BRASÍLIA, DF - A comissão mista para discutir a medida provisória (MP) da taxa das blusinhas deve ser instalada na próxima terça-feira (1º), após acordo do presidente Lula (PT) com os presidentes da Câmara, Hugo Motta (Republicanos-PB), e do Senado, Davi Alcolumbre (União-AP).
Junto a isso, também ficou acertado o avanço de outras pautas caras à gestão petista, como o fim da escala 6x1 e a Proposta de Emenda à Constituição (PEC) da Segurança, cujos relatórios serão levados à Comissão de Constituição e Justiça (CCJ) também na semana do esforço concentrado.
Além do projeto sobre a taxação, os três líderes definiram nesta quarta-feira (26) as pautas prioritárias para deliberação na próxima semana. Haverá um esforço concentrado para avançar nos projetos antes do recesso do período eleitoral.
A cobrança de 20% para compras de até US$ 50 (cerca de R$ 258) está suspensa por meio de uma medida provisória (MP) publicada pelo governo em 13 de maio. Se a MP não for votada até o dia 8 de setembro, perderá validade. Com isso, a cobrança voltará a ser feita a menos de um mês do primeiro turno das eleições, em 4 de outubro.
De acordo com os líderes, a MP deverá ser apreciada pelo plenário antes do pleito. "Essa medida provisória não vai caducar", afirmou Alcolumbre.
Após a reunião, Motta entregou a presidência da comissão especial que analisará a taxa das blusinhas para o deputado Reginaldo Lopes (PT-MG). O mineiro faz parte da ala econômica do partido, e foi um dos articuladores da reforma tributária no Congresso.
A relatoria da medida ainda será definida por Alcolumbre, mas ter um nome do partido na presidência da comissão é uma vitória do governo. Será Reginaldo o responsável por determinar o andamento da MP e a data da sua votação.
O discurso de Alcolumbre foi marcado por uma série de elogios ao presidente Lula. Entre eles, o chefe do Legislativo destacou a "coragem" de Lula em editar a MP, em benefício do direito de compra a camadas mais pobres da população.
Para destravar
A proposta que discute o fim da 6x1 é uma das principais pautas da agenda de Lula para a reeleição e estava travada no Senado. O acordo desta terça é fruto de uma reaproximação política recente entre o presidente e Alcolumbre, após um período de atritos e derrotas do governo no Legislativo.

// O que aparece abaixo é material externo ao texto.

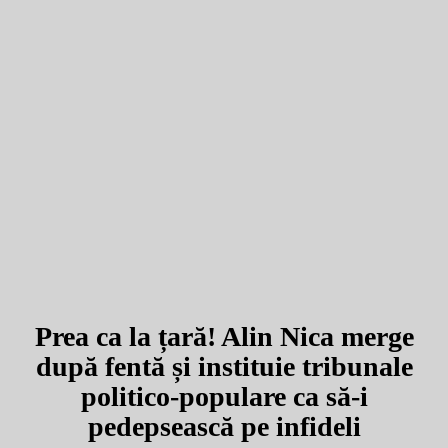
Prea ca la țară! Alin Nica merge
după fentă și instituie tribunale
politico-populare ca să-i
pedepsească pe infideli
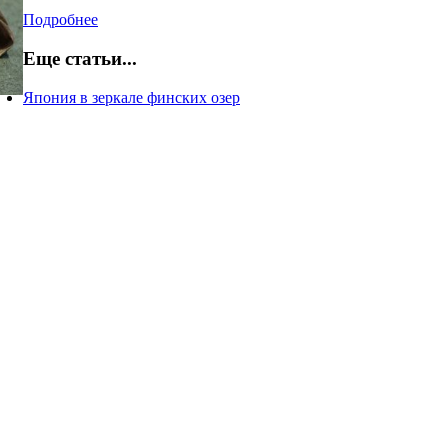
Подробнее
Еще статьи...
Япония в зеркале финских озер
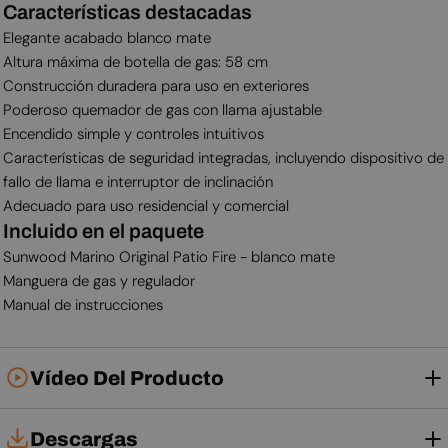
Características destacadas
Elegante acabado blanco mate
Altura máxima de botella de gas: 58 cm
Construcción duradera para uso en exteriores
Poderoso quemador de gas con llama ajustable
Encendido simple y controles intuitivos
Características de seguridad integradas, incluyendo dispositivo de
fallo de llama e interruptor de inclinación
Adecuado para uso residencial y comercial
Incluido en el paquete
Sunwood Marino Original Patio Fire - blanco mate
Manguera de gas y regulador
Manual de instrucciones
Vídeo Del Producto
Descargas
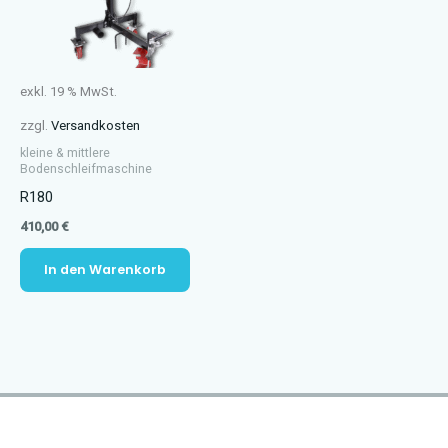
exkl. 19 % MwSt.
zzgl.
Versandkosten
kleine & mittlere
Bodenschleifmaschine
R180
410,00
€
In den Warenkorb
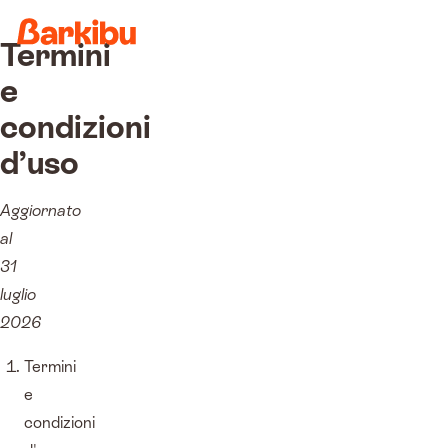
Termini
e
condizioni
d’uso
Aggiornato
al
31
luglio
2026
Termini
e
condizioni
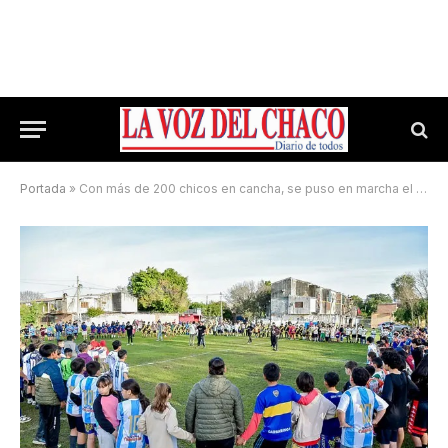
Portada
»
Con más de 200 chicos en cancha, se puso en marcha el programa deportivo y social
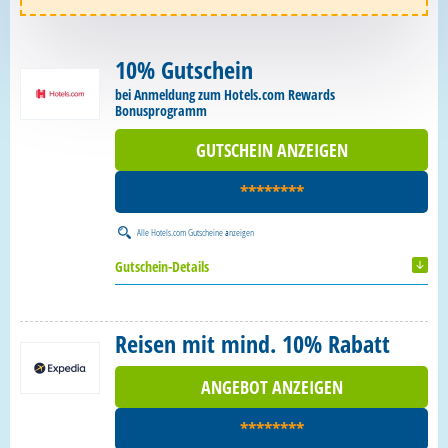
10% Gutschein
bei Anmeldung zum Hotels.com Rewards
Bonusprogramm
GUTSCHEIN ANZEIGEN
********
Alle
Hotels.com Gutscheine
anzeigen
Gutschein-Details
Reisen mit mind. 10% Rabatt
ANGEBOT ANZEIGEN
********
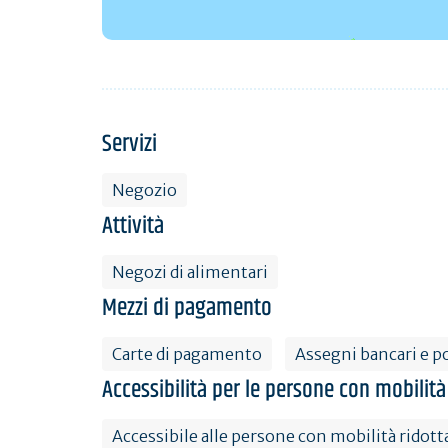
Servizi
Negozio
Attività
Negozi di alimentari
Mezzi di pagamento
Carte di pagamento
Assegni bancari e po
Accessibilità per le persone con mobilità
Accessibile alle persone con mobilità ridott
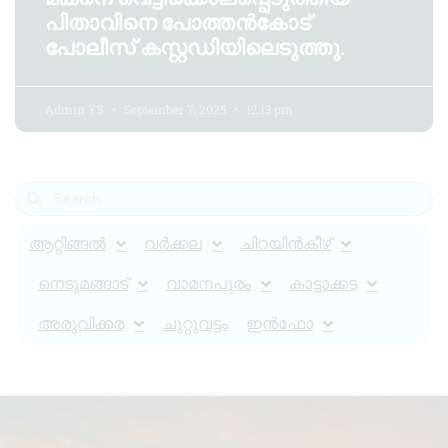
പിതാവിനെ പോത്തന്‍കോട്
പോലീസ് കസ്റ്റഡിയിലെടുത്തു.
Admin YS
September 7, 2025
12:13 pm
ആറ്റിങ്ങൽ
വർക്കല
ചിറയിൻകീഴ്
നെടുമങ്ങാട്
വാമനപുരം
കാട്ടാക്കട
അരുവിക്കര
ചുറ്റുവട്ടം
ഇൻഫോ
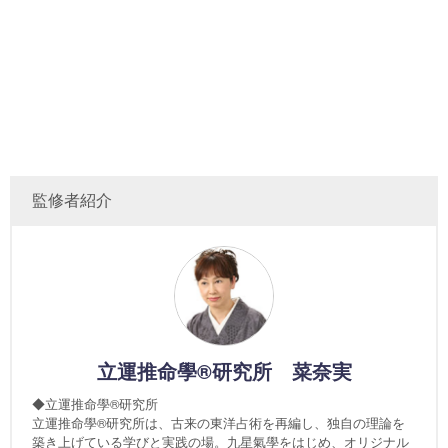
監修者紹介
立運推命學®研究所 菜奈実
◆立運推命學®研究所
立運推命學®研究所は、古来の東洋占術を再編し、独自の理論を
築き上げている学びと実践の場。九星氣學をはじめ、オリジナル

Na fala, Alcolumbre informou que o relator da PEC que discute o fim da escala 6x1 será o senador Omar Aziz (PSD-AM). De acordo com ele, o relatório será apresentado nesta quinta-feira (27), para leitura na próxima quarta-feira (2) na Comissão de Constituição e Justiça (CCJ).
A oposição reagiu e protocolou 12 emendas para tentar alterar o texto. Se a PEC sofrer mudanças no Senado, volta para a Câmara, dificultando sua promulgação antes da eleição. Aziz, porém, indicou que pretende rejeitá-las e manter o texto que os deputados aprovaram em maio.
O governo também conta com o presidente da CCJ, Otto Alencar (PSD-BA), para garantir a aprovação na quarta-feira. Espera-se que o senador dê apenas algumas horas para eventuais pedidos de vista da oposição, impedindo que a votação da PEC seja adiada.
Já para a PEC da Segurança, o relator será Rogério Carvalho (PT-SE), e a proposta também deve ser apreciada na próxima semana pela comissão.
Apelo eleitoral
As propostas têm apelo eleitoral. Lula e seu grupo político gostariam que elas fossem votadas pelo Congresso antes da votação de outubro, quando o petista tentará um novo mandato à frente do Planalto.
As proposições relacionadas a minerais críticos e sobre o Regime Especial de Tributação para Serviços de Datacenter (Redata) também estão com previsão de serem pautadas na próxima semana.
"Ninguém está pedindo que a gente não tenha divergência em algumas coisas. Duas pessoas sempre vão ter divergência. O que é importante é que a gente tenha dimensão do que é mais importante, do que é principal e do que é prioritário", disse Lula.
O encontro aconteceu no Palácio da Alvorada, residência oficial do presidente da República. Após almoço para definirem as prioridades, os três fizeram um pronunciamento informando as decisões.